しかし仏様は、仏教は縁を待ってからお話しされます。(基本的に)

つまり

誰かが仏様に問いかける、そして仏様がそれに答える形で説法が始まるのです。

突然ではなく、どこまでも私たちにあわせた形というわけです。

これを中国の隋の国に生まれた善導大師はこう表現しました。

洪鐘は響くと雖も、必ず扣くを持ちて方に鳴る

梵鐘は見ただけで鳴るものと分かりますが、しかし突かねば鳴りません。

じゃあ突けばなんでも鳴るかといえば、そうでもありません。

また、正しく突かないといい音が鳴りません。

仏様の説法といっても、もともと仏様は我々に説こうと思って説かれたのではありません。

ただ問う人がいたからこそ、道が開かれたのです。

いくら素晴らしい音色のする梵鐘であっても、突かないのなら意味がないということです。

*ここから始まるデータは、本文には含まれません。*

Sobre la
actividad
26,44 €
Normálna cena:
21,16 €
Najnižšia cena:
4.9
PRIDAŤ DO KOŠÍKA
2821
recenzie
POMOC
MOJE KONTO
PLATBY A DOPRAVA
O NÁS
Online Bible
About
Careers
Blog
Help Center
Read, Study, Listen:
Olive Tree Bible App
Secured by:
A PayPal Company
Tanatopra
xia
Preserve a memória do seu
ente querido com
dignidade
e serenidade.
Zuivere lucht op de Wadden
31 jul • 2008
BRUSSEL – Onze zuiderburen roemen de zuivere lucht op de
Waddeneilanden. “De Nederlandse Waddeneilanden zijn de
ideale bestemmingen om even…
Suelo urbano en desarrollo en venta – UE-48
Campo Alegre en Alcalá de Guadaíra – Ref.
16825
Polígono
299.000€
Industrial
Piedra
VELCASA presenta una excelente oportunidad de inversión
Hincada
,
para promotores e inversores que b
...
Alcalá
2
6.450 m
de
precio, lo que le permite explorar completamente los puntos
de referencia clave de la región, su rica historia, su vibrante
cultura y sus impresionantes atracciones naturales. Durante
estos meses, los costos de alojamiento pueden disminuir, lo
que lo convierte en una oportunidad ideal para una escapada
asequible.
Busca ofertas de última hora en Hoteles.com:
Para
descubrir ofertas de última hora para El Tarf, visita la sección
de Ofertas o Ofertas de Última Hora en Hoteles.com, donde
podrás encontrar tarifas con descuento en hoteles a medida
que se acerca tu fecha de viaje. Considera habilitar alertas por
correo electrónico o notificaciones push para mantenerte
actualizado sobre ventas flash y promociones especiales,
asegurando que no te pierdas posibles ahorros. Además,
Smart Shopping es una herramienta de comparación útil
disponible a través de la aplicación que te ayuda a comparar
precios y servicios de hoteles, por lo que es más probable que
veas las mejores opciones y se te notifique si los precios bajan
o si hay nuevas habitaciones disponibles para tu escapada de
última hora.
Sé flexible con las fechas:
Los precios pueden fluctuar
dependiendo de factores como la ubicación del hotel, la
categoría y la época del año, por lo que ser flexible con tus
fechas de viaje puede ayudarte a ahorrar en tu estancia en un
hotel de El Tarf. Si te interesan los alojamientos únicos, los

さらにこの時、仏様に問いを投げかけたのは「阿難」という弟子です。

この阿難も会話のネタとしてなんとなく問うたわけではありません。

阿難にとって、また周りにいる他の菩薩・神様など(その場には大勢のものがいました)にとって必要な問いだから、自然と問わざるおえなかったのです。

昨今、例えばものを買ってほしい、こういうふうに人を動かしたいなど考えた時、本屋に行くと「人を心を動かす方法」なんと言った本がたくさんでてますね。

最初の営業だっておんなじです。なんとか契約してもらおうと、どうやったら話を聞いて乗ってくれるのか、もしかしたらマニュアル化されているのかもしれません。

しかし、本当にその人にとって必要なものだったら、そんな小細工なくとも契約してくれたり、買ってくれるのではないでしょうか。

素晴らしい音がする梵鐘であれば、突きたくなるし買いたくなるものです。